■ **WHAT YOU SHOULD DO**
Counting only lines below that hold "this", give the total alone.

(SOURCE INFORMATION)

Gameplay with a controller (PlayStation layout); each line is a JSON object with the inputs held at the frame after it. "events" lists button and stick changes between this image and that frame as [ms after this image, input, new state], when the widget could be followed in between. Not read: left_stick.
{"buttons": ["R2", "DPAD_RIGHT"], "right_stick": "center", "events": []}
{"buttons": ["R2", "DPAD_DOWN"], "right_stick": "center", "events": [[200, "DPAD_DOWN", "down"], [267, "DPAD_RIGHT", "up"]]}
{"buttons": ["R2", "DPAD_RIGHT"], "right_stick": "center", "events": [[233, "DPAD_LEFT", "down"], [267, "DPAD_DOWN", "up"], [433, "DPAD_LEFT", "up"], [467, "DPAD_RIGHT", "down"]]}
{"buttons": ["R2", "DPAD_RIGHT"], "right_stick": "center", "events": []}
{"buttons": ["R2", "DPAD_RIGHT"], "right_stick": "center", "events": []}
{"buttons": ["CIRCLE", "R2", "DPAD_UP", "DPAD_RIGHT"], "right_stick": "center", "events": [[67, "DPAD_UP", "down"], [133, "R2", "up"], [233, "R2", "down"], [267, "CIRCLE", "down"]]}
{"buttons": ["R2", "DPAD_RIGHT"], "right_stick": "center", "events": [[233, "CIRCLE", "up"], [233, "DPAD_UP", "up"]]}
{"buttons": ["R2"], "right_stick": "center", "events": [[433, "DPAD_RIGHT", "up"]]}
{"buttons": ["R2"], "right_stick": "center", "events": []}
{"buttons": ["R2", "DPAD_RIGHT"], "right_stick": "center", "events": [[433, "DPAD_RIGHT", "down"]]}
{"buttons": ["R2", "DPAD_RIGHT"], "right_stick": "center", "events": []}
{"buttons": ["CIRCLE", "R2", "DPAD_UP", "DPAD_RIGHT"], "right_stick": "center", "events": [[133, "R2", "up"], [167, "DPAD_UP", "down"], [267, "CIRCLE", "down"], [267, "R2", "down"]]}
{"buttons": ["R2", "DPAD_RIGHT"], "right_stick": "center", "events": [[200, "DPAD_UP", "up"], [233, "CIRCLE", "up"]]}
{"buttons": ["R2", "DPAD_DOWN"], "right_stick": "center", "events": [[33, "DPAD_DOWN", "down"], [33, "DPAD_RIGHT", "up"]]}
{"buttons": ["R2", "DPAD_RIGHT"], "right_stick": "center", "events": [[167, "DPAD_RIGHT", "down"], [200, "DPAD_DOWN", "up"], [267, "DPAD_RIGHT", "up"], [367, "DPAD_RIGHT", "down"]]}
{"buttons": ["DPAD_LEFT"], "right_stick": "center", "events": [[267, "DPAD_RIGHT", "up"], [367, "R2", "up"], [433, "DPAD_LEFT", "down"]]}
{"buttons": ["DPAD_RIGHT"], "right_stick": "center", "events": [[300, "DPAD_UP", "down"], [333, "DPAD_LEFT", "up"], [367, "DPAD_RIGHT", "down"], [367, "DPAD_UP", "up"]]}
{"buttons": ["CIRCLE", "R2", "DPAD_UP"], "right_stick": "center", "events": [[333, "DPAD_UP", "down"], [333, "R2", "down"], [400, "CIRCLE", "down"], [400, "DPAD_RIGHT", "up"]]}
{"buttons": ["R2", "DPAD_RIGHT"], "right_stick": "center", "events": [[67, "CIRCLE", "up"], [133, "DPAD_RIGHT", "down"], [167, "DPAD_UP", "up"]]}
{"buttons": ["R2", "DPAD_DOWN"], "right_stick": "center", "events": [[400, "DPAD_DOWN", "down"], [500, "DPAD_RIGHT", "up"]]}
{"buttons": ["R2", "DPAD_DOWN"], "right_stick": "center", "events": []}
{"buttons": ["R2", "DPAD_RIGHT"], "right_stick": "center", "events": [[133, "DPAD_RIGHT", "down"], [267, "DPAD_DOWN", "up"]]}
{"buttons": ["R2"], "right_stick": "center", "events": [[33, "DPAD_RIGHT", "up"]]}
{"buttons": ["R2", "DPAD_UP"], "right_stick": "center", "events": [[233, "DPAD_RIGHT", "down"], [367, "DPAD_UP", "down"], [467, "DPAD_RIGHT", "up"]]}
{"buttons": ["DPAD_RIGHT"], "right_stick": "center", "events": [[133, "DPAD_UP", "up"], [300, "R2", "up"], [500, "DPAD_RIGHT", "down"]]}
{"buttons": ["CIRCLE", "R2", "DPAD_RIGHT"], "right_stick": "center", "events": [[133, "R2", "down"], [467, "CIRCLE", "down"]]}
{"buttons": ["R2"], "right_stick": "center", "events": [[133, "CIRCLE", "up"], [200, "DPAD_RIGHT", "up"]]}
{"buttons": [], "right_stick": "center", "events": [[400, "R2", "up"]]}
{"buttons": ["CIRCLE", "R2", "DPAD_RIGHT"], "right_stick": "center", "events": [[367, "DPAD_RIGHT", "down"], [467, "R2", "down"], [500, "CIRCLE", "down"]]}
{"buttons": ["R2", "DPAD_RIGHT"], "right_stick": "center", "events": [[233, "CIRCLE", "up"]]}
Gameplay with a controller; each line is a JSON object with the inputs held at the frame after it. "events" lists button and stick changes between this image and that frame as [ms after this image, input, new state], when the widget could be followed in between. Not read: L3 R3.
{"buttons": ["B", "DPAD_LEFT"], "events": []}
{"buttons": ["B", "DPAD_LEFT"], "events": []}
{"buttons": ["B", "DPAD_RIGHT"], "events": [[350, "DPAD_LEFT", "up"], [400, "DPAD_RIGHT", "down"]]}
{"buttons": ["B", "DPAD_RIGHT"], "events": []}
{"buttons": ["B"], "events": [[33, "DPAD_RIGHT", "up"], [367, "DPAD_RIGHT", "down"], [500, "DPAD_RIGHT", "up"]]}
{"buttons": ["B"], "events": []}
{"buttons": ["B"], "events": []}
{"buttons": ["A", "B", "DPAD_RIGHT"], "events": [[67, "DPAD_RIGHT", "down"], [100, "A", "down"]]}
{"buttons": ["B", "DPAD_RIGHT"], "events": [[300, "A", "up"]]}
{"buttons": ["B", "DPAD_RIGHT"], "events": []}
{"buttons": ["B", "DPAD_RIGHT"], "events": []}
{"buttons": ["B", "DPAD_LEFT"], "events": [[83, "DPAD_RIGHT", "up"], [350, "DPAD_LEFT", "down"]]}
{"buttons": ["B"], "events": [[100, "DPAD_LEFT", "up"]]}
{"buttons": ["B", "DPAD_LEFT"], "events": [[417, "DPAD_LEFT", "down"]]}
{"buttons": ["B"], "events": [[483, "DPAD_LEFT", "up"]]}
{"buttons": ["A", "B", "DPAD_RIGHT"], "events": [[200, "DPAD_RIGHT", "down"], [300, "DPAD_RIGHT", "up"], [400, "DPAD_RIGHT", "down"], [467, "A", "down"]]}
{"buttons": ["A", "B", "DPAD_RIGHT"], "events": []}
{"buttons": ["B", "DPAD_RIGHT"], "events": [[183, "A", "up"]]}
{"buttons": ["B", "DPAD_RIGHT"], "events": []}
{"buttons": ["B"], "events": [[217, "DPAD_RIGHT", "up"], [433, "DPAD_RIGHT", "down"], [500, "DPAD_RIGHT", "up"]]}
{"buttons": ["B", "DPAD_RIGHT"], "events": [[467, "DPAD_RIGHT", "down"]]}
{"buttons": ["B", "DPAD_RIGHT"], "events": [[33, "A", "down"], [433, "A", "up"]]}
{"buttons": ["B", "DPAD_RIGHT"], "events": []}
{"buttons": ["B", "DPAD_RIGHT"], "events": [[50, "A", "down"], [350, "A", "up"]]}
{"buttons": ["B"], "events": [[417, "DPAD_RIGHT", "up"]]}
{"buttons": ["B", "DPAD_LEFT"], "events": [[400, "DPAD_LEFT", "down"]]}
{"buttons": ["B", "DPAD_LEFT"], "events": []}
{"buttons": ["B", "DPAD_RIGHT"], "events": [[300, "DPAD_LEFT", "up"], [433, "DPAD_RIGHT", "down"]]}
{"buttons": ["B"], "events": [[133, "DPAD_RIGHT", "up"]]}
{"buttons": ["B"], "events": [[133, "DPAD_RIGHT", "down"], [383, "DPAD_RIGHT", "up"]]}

(End SOURCE INFORMATION)

■ **SOLUTION TO THE EXERCISE**
2